L2 ARC Breakdown:				12.66	m
    Hit Ratio:				75.69%	9.58	m
    Miss Ratio:				24.31%	3.08	m
    Feeds:					495.76	k

L2 ARC Writes:
    Writes Sent:         		100.00%	48.94	k

------------------------------------------------------------------------


After a reboot and with the persistent L2ARC now reported to be
available again (and filled with the expected amount of data):


13:24  up 28 mins, 2 users, load averages: 0,09 0,05 0,01

------------------------------------------------------------------------
ZFS Subsystem Report                            Mon Oct 12 13:24:56 2020
------------------------------------------------------------------------

L2 ARC Summary: (HEALTHY)
    Low Memory Aborts:				0
    Free on Write:				0
    R/W Clashes:				0
    Bad Checksums:				0
    IO Errors:					0

L2 ARC Size: (Adaptive)				255.03	GiB
    Decompressed Data Size:			633.21	GiB
    Compression Factor:				2.48
    Header Size:			0.14	901.41	MiB

L2 ARC Breakdown:				9.11	k
    Hit Ratio:				35.44%	3.23	k
    Miss Ratio:				64.56%	5.88	k
    Feeds:					1.57	k

L2 ARC Writes:
    Writes Sent:				100.00%	205

------------------------------------------------------------------------


After 32 hours of uptime with only light load: 255 GB -> 242 GB

 8:58PM  up 1 day,  8:01, 1 user, load averages: 4.03, 1.02, 0.41

------------------------------------------------------------------------
ZFS Subsystem Report				Tue Oct 13 20:58:02 2020
------------------------------------------------------------------------

L2 ARC Summary: (HEALTHY)
	Low Memory Aborts:			7
	Free on Write:				78
	R/W Clashes:				0
	Bad Checksums:				0
	IO Errors:				0

L2 ARC Size: (Adaptive)				242.33	GiB
	Decompressed Data Size:			603.73	GiB
	Compression Factor:			2.49
	Header Size:			0.13%	828.25	MiB

L2 ARC Evicts:
	Lock Retries:				4
	Upon Reading:				0

L2 ARC Breakdown:				1.34	m
	Hit Ratio:			74.50%	1.00	m
	Miss Ratio:			25.50%	342.50	k
	Feeds:					110.24	k

L2 ARC Writes:
	Writes Sent:			100.00%	11.82	k

------------------------------------------------------------------------

I do not know whether this is just an accounting effect, or whether the
usable size of the L2ARC is actually shrinking, but since there is data
in the L2ARC after the reboot, I assume it is just an accounting error.

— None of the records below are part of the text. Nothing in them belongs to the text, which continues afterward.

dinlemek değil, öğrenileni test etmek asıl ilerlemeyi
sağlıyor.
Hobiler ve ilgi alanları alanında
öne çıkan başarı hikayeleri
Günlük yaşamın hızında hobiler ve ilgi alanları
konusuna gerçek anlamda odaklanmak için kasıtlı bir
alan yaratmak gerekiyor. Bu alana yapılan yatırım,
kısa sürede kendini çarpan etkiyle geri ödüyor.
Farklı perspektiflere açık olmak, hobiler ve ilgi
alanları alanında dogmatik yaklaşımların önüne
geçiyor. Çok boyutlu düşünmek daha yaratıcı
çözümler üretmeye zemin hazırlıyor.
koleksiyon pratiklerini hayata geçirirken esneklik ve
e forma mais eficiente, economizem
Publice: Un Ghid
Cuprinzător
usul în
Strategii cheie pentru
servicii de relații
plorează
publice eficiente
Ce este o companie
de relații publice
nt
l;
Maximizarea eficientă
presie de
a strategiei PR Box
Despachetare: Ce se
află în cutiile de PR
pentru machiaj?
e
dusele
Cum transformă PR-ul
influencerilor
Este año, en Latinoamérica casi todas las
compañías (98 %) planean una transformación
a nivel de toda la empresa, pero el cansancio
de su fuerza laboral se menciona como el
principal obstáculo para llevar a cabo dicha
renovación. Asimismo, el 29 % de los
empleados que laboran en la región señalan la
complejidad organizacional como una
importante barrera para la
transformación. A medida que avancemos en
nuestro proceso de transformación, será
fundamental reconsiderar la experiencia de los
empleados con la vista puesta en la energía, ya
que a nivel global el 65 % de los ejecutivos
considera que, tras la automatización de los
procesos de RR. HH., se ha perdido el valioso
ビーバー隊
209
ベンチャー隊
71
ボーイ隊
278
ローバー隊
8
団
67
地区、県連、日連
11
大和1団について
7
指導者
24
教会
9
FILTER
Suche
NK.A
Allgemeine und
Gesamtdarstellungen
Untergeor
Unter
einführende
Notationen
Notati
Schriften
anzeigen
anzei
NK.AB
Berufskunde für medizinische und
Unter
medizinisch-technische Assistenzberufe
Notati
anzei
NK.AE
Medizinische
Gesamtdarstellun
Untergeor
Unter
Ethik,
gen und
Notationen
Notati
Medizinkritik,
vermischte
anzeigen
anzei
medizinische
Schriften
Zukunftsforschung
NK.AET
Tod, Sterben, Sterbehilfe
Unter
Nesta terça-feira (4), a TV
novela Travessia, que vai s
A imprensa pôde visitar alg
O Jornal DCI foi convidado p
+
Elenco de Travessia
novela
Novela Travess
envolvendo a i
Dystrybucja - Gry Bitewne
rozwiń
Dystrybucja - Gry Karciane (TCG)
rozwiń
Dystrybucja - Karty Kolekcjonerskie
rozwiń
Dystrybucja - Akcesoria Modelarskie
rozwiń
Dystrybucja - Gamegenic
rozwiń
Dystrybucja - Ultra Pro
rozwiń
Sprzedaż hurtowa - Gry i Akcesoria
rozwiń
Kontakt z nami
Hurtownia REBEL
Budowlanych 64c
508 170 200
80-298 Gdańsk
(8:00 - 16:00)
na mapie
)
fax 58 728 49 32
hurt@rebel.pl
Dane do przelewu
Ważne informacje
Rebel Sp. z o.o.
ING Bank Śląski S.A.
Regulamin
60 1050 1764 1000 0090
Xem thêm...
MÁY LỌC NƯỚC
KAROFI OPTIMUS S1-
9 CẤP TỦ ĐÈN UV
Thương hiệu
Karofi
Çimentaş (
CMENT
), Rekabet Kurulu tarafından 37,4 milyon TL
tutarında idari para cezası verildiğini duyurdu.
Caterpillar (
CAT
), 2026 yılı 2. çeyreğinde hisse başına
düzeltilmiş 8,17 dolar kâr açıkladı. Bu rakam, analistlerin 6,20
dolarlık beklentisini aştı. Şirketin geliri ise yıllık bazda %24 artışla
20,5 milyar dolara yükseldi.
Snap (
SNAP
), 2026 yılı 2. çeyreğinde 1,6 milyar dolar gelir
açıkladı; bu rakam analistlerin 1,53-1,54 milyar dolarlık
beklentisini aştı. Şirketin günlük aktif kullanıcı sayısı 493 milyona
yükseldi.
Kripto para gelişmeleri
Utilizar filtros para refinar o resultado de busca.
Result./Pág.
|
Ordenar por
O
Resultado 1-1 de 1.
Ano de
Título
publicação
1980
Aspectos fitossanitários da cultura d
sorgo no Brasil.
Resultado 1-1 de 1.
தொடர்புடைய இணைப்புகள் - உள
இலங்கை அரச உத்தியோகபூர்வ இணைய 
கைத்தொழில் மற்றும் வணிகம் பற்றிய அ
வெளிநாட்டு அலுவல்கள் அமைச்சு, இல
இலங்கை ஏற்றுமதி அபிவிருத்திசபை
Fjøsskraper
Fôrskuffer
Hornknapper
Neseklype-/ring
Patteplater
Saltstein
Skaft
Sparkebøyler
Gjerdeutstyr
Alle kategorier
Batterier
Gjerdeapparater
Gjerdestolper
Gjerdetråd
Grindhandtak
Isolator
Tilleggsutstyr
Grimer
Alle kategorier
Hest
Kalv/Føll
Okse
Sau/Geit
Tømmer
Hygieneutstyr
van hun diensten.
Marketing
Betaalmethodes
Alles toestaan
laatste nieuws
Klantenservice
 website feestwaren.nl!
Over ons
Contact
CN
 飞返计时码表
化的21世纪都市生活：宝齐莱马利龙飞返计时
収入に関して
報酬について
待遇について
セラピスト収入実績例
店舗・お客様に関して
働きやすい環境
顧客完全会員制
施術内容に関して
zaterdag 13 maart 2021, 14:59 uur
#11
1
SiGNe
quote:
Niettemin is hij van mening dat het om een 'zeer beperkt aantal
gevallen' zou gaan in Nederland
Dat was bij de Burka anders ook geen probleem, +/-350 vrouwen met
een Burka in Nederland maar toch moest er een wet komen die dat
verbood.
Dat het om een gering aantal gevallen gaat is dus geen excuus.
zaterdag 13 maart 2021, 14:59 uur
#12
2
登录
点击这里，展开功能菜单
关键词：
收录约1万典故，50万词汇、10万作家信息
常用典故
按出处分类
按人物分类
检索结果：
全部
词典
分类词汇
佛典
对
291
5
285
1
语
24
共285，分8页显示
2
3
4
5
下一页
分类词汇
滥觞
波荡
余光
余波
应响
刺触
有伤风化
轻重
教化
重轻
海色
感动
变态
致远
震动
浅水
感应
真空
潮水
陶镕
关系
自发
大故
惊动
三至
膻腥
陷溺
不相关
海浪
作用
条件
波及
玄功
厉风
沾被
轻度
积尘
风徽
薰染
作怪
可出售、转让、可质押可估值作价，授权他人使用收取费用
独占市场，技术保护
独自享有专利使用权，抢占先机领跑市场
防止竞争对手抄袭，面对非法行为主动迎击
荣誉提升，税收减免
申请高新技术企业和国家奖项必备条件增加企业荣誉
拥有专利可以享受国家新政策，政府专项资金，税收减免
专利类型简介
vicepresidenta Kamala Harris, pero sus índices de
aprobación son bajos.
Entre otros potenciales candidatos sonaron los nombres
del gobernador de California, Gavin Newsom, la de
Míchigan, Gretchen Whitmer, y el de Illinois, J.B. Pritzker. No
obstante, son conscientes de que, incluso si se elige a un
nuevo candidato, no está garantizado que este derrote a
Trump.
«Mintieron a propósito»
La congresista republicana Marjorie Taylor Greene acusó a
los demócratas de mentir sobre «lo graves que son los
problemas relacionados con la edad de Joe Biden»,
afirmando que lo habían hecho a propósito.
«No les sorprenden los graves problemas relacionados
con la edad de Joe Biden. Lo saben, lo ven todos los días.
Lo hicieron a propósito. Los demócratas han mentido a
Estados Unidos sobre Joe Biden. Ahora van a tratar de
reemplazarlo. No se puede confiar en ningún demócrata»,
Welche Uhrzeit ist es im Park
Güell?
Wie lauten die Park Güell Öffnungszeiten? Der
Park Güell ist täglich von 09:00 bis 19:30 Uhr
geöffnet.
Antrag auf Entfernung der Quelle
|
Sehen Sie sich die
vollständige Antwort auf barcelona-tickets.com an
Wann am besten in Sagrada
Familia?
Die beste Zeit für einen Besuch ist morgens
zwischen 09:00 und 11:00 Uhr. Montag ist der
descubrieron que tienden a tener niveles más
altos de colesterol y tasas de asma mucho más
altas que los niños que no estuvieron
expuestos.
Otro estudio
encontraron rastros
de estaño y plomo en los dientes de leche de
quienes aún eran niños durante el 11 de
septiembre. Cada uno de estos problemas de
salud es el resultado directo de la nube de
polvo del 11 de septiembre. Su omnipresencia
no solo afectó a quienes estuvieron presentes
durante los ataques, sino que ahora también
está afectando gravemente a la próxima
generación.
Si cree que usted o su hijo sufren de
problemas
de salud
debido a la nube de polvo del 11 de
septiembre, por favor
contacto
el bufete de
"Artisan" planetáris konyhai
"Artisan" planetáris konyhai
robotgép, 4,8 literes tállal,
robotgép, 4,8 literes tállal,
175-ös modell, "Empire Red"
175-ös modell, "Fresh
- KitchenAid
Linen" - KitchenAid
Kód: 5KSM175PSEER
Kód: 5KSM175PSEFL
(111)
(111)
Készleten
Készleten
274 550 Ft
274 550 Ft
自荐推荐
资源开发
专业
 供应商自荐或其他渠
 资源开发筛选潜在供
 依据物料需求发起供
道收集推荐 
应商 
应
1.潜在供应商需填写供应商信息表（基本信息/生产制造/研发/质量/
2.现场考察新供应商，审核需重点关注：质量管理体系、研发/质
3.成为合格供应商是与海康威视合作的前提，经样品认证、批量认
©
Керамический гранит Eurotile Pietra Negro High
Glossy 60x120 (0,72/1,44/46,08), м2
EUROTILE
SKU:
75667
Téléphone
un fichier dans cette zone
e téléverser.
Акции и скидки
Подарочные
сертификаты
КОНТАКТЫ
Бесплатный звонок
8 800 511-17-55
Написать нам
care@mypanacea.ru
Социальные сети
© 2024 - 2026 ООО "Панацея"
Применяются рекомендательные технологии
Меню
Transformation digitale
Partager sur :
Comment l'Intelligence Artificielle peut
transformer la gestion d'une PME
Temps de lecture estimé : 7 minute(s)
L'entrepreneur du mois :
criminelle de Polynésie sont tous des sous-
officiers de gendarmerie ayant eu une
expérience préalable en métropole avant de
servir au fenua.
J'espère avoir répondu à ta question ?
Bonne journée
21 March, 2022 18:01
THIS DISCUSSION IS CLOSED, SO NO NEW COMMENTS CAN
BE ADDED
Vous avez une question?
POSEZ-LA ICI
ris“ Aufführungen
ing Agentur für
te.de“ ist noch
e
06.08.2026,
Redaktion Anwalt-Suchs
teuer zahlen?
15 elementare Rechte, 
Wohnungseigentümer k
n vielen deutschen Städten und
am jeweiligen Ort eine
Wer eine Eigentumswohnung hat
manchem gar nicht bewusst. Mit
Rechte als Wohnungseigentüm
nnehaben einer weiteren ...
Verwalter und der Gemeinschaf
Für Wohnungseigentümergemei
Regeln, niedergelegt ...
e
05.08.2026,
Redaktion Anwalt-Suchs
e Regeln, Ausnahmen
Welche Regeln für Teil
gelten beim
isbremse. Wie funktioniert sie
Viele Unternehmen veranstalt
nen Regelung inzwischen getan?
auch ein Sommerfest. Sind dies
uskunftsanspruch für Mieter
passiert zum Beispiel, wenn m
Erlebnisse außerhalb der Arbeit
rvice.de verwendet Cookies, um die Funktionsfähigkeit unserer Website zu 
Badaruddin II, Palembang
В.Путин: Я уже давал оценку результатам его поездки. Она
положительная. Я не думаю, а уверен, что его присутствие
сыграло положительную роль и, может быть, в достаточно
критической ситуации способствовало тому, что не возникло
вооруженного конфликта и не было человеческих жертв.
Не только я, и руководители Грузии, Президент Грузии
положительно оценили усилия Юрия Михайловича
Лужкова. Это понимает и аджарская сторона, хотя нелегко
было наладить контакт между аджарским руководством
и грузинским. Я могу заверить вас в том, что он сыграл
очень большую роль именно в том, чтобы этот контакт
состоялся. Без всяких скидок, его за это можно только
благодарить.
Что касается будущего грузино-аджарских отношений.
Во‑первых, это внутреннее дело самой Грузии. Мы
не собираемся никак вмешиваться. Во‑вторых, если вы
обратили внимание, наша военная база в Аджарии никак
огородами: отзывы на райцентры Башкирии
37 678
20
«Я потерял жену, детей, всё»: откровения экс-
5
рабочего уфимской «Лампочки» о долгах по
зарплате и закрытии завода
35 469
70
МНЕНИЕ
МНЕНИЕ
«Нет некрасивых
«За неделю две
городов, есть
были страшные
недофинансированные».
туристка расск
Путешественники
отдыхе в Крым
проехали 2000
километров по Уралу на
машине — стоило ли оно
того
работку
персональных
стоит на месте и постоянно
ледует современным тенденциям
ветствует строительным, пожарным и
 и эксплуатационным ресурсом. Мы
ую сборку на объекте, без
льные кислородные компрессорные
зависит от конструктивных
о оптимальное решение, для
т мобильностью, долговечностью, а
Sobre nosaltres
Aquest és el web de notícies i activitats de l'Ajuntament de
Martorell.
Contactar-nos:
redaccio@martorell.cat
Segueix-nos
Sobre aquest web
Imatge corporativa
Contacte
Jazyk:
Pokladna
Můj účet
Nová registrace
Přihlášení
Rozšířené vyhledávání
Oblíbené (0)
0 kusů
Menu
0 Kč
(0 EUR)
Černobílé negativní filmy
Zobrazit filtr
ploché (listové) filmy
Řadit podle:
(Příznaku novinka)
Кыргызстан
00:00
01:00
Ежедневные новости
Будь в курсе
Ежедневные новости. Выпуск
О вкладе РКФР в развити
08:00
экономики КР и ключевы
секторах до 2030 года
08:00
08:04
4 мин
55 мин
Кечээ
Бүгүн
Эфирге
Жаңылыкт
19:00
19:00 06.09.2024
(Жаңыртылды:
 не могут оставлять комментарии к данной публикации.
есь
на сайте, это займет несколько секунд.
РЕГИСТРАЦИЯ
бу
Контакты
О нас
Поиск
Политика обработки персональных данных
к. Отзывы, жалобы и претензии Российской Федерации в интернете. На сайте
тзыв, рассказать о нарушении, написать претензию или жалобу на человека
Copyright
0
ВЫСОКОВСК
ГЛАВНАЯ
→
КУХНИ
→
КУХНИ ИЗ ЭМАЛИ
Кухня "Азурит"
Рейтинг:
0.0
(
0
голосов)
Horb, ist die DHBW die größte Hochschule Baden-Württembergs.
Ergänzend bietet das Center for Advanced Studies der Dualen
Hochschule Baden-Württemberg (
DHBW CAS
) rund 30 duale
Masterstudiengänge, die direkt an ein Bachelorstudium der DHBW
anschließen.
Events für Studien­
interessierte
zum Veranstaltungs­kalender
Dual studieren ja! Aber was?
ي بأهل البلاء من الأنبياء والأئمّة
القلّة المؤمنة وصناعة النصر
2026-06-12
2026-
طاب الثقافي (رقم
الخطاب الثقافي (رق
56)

But I think this should still be researched and fixed - there might be
a wrap-around after several weeks of up-time, and if the size value
is not only used for display purposes, this might lead to unexpected
behavior.
Comment 1 Stefan Eßer freebsd_committer 2020-10-13 19:03:24 UTC
I'm adding Matt Macy and Allan Jude as the two committers currently most active with regard to the migration to OpenZFS.